WHAT NEEDS TO BE DONE:
Go line by line through the entries below and copy those containing the string "lines".

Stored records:
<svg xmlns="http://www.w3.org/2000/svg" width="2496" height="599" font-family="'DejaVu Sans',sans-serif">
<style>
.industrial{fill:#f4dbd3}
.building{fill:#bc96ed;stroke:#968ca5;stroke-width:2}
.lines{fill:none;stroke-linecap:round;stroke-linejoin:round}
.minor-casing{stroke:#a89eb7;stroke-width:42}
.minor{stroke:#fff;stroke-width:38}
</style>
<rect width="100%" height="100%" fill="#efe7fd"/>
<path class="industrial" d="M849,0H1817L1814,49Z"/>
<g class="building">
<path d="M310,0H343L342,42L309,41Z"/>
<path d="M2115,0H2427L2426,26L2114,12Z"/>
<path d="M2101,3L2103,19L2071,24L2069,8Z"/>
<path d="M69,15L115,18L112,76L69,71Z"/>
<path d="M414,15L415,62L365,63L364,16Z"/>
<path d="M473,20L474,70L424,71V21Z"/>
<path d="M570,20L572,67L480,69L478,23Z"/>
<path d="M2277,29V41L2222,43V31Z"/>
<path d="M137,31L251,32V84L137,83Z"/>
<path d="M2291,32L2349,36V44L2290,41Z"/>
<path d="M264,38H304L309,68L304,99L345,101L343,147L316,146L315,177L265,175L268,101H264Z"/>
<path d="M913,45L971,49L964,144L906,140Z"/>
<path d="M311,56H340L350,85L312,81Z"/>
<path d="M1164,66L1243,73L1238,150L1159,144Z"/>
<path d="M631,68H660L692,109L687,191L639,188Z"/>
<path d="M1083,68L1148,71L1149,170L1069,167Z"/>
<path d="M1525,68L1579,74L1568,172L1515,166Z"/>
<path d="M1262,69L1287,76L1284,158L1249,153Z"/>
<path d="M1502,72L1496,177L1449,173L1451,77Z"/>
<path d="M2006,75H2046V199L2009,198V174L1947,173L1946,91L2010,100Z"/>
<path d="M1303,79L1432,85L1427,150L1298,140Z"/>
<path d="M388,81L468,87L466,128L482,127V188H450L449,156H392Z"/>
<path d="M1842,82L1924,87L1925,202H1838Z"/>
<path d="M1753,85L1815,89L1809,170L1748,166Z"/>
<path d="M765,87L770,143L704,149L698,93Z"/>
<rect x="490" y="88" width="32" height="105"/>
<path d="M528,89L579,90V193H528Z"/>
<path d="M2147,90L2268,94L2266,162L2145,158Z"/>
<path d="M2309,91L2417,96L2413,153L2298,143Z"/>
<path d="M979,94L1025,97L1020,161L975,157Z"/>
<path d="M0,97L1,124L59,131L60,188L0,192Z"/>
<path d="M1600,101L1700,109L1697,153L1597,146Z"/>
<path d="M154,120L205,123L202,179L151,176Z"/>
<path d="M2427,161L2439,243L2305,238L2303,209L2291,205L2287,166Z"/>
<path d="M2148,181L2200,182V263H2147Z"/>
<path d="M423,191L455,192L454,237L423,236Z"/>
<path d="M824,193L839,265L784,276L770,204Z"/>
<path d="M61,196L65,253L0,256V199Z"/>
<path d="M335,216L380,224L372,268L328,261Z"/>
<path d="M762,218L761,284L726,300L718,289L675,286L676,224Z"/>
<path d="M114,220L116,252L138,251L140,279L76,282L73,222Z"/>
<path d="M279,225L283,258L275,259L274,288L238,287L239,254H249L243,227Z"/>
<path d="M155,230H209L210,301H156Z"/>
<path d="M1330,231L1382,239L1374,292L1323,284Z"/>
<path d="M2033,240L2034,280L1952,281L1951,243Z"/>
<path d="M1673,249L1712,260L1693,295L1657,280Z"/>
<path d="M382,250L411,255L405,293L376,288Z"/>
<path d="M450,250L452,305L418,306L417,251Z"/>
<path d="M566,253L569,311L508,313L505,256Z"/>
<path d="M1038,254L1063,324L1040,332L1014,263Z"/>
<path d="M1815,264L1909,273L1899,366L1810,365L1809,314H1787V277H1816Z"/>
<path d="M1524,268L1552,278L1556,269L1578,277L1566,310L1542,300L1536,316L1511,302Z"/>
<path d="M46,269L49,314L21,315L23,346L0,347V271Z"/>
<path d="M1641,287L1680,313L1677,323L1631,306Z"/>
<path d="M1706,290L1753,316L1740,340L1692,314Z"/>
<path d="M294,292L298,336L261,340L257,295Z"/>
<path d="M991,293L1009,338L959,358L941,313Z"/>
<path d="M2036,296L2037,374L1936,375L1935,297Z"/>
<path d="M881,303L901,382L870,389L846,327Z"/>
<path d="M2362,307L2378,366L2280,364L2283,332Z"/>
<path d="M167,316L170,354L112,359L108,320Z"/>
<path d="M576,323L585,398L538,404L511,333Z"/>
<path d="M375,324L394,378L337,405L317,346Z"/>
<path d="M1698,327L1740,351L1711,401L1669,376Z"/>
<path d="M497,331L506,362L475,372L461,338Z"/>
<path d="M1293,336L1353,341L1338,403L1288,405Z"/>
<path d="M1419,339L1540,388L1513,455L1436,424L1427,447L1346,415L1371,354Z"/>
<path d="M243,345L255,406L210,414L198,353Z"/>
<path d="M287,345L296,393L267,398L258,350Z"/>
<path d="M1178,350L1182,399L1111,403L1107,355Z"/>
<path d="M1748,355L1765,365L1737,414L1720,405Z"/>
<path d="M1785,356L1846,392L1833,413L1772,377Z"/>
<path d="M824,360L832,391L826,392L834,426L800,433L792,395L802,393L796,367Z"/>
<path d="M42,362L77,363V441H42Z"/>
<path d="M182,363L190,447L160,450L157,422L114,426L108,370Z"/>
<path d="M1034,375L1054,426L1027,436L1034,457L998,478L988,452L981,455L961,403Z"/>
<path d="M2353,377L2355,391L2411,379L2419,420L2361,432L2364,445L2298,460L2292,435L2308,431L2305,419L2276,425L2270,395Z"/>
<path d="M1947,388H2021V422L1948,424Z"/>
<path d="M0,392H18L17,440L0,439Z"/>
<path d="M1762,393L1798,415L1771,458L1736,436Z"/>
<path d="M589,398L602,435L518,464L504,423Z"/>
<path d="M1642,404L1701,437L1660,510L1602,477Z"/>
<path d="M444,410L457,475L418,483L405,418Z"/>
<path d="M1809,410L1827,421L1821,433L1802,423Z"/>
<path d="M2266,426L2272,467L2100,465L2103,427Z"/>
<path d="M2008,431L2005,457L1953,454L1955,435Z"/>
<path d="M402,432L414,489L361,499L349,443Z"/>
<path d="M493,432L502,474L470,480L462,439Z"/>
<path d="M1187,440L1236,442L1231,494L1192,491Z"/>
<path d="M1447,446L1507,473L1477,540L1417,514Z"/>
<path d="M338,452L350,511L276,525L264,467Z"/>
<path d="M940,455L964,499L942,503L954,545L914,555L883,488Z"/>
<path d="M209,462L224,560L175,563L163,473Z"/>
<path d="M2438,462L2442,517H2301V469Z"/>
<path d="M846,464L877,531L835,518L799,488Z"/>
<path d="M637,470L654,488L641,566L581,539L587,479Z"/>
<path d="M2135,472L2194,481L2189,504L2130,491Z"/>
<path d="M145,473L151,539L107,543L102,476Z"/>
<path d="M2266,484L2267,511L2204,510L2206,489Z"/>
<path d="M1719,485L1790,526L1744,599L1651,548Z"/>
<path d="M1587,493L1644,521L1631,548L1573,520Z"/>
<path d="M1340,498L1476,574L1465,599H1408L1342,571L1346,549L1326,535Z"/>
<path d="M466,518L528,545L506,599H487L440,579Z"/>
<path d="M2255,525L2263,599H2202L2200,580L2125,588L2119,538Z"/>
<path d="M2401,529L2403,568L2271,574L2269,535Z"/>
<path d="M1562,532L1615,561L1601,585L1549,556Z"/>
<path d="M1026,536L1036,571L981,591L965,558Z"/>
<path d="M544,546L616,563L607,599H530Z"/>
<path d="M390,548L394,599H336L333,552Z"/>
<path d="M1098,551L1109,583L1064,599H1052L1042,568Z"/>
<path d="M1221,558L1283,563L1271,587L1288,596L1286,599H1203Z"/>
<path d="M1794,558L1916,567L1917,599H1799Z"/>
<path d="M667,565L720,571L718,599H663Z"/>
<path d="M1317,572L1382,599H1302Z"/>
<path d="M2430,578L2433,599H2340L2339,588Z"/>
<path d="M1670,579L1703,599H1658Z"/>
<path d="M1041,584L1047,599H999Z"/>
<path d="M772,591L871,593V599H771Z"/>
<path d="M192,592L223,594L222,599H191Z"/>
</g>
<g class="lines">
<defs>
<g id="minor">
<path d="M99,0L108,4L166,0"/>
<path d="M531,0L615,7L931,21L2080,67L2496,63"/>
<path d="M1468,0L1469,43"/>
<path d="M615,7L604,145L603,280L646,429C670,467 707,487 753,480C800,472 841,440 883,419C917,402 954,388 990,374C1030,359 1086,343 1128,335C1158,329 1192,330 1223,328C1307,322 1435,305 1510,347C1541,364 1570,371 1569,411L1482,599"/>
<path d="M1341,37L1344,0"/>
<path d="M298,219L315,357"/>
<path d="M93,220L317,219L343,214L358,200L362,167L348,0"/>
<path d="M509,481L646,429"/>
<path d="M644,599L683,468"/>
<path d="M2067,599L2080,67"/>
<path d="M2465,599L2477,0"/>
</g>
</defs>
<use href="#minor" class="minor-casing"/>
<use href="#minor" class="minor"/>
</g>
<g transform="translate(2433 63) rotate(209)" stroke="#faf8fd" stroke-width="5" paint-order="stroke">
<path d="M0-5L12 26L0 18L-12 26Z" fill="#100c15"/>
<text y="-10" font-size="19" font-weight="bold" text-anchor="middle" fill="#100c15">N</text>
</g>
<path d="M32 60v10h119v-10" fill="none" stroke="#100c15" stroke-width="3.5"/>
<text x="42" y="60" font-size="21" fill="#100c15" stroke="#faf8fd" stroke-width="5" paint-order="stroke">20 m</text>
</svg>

ANSWER BELOW:
.lines{fill:none;stroke-linecap:round;stroke-linejoin:round}
<g class="lines">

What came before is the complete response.